An open API service indexing awesome lists of open source software.

https://github.com/ido50/morgan

PyPI Mirror for Restricted/Offline Environments
https://github.com/ido50/morgan

pip pypi-packages pypi-server python python3 repositories

Last synced: about 2 months ago
JSON representation

PyPI Mirror for Restricted/Offline Environments

Awesome Lists containing this project

README

        

# Morgan

**PyPI Mirror for Restricted/Offline Environments**

## TOC

* [Overview](#overview)
* [Features and Concepts](#features-and-concepts)
* [Installation](#installation)
* [Usage](#usage)
* [Sample Configuration File](#sample-configuration-file)
* [Setting Up Multiple Mirrors](#setting-up-multiple-mirrors)
* [Mirroring From Other Indexes](#mirroring-from-other-indexes)
* [How Does Morgan Resolve Dependencies?](#how-does-morgan-resolve-dependencies)
* [Limitations](#limitations)
* [Why Not Use X?](#why-not-use-x)
* [Troubleshooting](#troubleshooting)
* [License](#license)

## Overview

Morgan is a PyPI mirror for restricted/offline networks/environments, where
access to the Internet is not available. It allows creating small mirrors that
can be used by multiple "client" Python environments (i.e. CPython versions,
operating systems, etc.). The Morgan server is a single-file script that only
uses modules the standard Python library, making it easy to deploy in such
environments.

Records supplied.
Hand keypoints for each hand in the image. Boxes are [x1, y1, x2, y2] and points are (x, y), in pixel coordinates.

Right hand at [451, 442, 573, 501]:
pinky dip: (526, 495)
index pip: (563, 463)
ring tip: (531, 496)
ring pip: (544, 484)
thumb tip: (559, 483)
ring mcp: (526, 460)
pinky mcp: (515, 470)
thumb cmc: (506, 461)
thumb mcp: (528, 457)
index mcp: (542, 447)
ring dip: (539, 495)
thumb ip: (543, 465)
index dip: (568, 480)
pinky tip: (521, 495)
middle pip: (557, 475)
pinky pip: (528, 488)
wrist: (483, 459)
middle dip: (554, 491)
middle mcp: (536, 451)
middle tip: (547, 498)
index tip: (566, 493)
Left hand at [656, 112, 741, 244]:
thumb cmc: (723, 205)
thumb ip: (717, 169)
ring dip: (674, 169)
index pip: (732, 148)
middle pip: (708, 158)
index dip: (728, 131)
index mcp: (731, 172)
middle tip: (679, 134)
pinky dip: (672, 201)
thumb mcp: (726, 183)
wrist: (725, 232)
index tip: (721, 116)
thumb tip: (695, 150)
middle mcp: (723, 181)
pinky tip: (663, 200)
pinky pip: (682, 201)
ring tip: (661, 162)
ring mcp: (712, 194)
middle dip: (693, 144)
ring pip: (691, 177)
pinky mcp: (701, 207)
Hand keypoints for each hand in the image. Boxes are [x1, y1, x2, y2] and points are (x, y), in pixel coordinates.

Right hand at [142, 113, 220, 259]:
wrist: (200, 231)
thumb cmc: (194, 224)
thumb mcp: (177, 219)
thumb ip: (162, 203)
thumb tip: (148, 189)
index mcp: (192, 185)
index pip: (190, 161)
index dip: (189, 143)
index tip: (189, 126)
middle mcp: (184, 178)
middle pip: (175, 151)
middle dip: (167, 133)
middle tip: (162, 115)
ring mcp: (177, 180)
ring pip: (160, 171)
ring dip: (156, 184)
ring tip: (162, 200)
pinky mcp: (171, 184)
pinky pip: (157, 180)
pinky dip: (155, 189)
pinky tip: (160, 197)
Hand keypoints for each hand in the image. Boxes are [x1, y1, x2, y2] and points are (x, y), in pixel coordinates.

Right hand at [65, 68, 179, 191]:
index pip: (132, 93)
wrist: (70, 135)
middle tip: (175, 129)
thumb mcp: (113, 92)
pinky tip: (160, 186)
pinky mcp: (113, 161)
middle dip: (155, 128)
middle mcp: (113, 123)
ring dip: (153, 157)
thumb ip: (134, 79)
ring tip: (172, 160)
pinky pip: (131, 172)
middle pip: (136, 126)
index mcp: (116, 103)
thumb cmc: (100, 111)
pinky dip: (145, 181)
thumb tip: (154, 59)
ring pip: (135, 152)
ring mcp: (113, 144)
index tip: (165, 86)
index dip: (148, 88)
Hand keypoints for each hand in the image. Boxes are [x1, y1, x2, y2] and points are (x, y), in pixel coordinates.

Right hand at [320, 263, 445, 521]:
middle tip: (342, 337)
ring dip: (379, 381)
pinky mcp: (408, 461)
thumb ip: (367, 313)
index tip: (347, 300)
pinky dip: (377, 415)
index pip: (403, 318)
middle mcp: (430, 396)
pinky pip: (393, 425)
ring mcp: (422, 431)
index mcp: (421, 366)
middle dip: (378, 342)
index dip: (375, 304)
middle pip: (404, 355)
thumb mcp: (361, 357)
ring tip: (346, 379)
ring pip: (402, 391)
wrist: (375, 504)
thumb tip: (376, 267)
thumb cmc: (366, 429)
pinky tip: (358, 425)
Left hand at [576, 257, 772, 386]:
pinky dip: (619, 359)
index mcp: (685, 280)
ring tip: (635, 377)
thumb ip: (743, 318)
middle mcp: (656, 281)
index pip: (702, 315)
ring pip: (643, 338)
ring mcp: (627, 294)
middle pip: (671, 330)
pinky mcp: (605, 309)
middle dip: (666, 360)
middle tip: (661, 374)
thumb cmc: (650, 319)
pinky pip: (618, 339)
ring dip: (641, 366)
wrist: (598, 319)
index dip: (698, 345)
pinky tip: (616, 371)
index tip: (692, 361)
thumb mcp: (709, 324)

Task objective. List each tag that the Morgan project page shows on the line below the second GitHub link.

Written solution. pip, pypi-packages, pypi-server, python, python3, repositories